This column generally covers technology related to specific topics – eCommerce, social media and health and wellness – for example. With this issue’s overall focus on technology, it’s valuable to take a step back and look at the bigger picture.
Pre-pandemic, many of us saw technology as a nice to have / add on – but not necessarily something core to our businesses. One year later, driven by forced technology “sampling” that drove a generation of adoption in just one year, most of us are thinking about things very differently.
Individuals learned to work, socialize, learn, buy, and manage many aspects of their lives online. And while these activities didn’t always replace in-person as well as we would have liked -many did – and new behaviors and expectations (about convenience, safety, personalization, etc.) were formed in this hybrid environment. And new terms – quarantini, bopus (buy online pick up at store), remote learning – were added to our vocabulary.
Businesses (especially those that we’re able to stay open) were forced to re-address their activities, developing workarounds, finding efficiencies, and creating new ways to connect with their teams.
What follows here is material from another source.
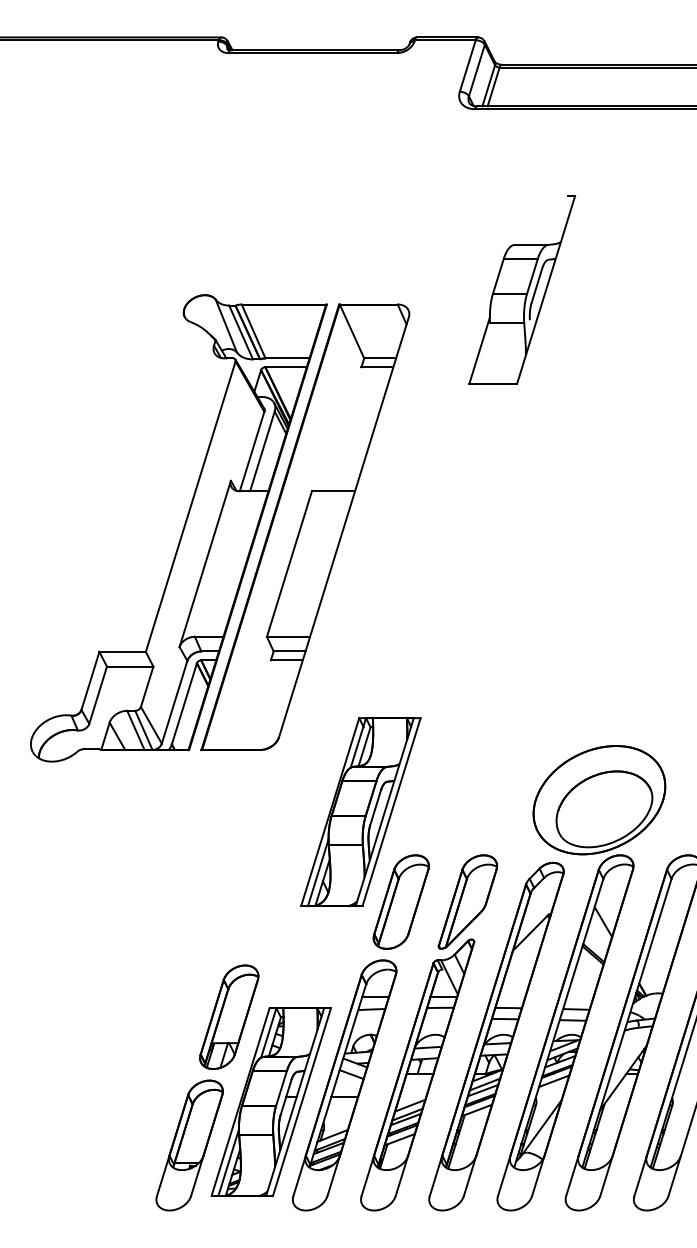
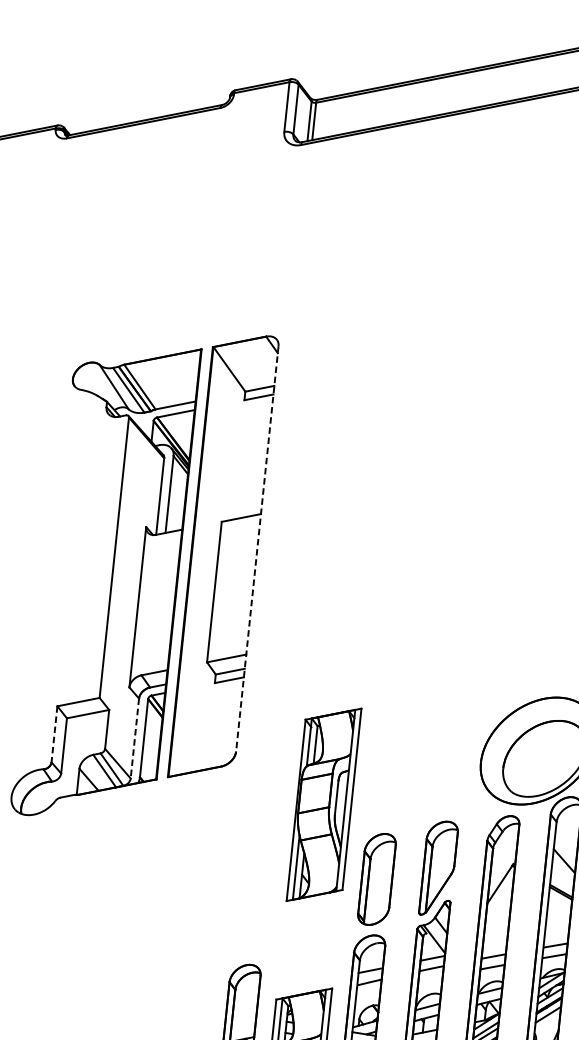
part: (522, 289) -> (376, 300), removed
line: (343, 527) -> (256, 549), solid -> dashed
line: (90, 681) -> (54, 734), solid -> dashed
line: (174, 702) -> (134, 738), solid -> dashed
They become more receptive to technology in general and are actively using these learnings – and resources – to create better business models.
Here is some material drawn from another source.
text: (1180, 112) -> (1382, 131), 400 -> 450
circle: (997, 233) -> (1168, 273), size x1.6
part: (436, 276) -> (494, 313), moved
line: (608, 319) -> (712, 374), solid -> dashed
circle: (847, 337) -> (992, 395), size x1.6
Technology is an accepted, expected and pervasive part of our lives. Most people and businesses adapted better than they thought they would, causing all of us to rethink the role of technology – especially as we deal with the pent-up demand of people looking for experiences and connections.
I recently attended an online roundtable event featuring current and recent CEOs and wanted to share some of their thoughts that resonated for our businesses.
“We all went through digital discovery – and realized we can do things we didn’t know we can do.” Joe Hart – Dale Carnegie
Think about the things that we saw as disruptive and challenging – online education, online replenishment and product ordering, online recruitment and retention. Now think about what we thought our customers would find disruptive and challenging – online booking, online consultations, online salon product retail sales. For both us and our customers, once we started using them they weren’t that hard or scary.
“Change will happen quickly – Zoom will seem quaint in a few years.” Robert Greifeld – Nasdaq
I remember all the questions when the industry first started using Facebook. Now, it’s second nature. Over time, that will be the case with all the new technologies we are using.
“Transformation with technology is not an event – but a continuous process that never ends and is taking us places we’ve never been before.” Gavin Finn – Kaon Interactive
It’s pretty clear that mass tech adoption will only spur new ideas, new products and new technology platforms, so we can’t expect things to become static with the “new normal.” The “new normal” is recognizing that things will continue to change and create realities that we can’t anticipate.
“Digitalize but humanize, 2021 needs human touch or we’ll have a reversal of the gains we made.” Ronan Dunne – Verizon
Technology is just a new way of doing old things. Our business is all about human connections. If we use technology to strengthen those human connections this is an opportunity. But if we don’t integrate those human connections into how we are using technology this can be a challenge. It’s not the technology itself, but how we decide to use it. Our active engagement is key.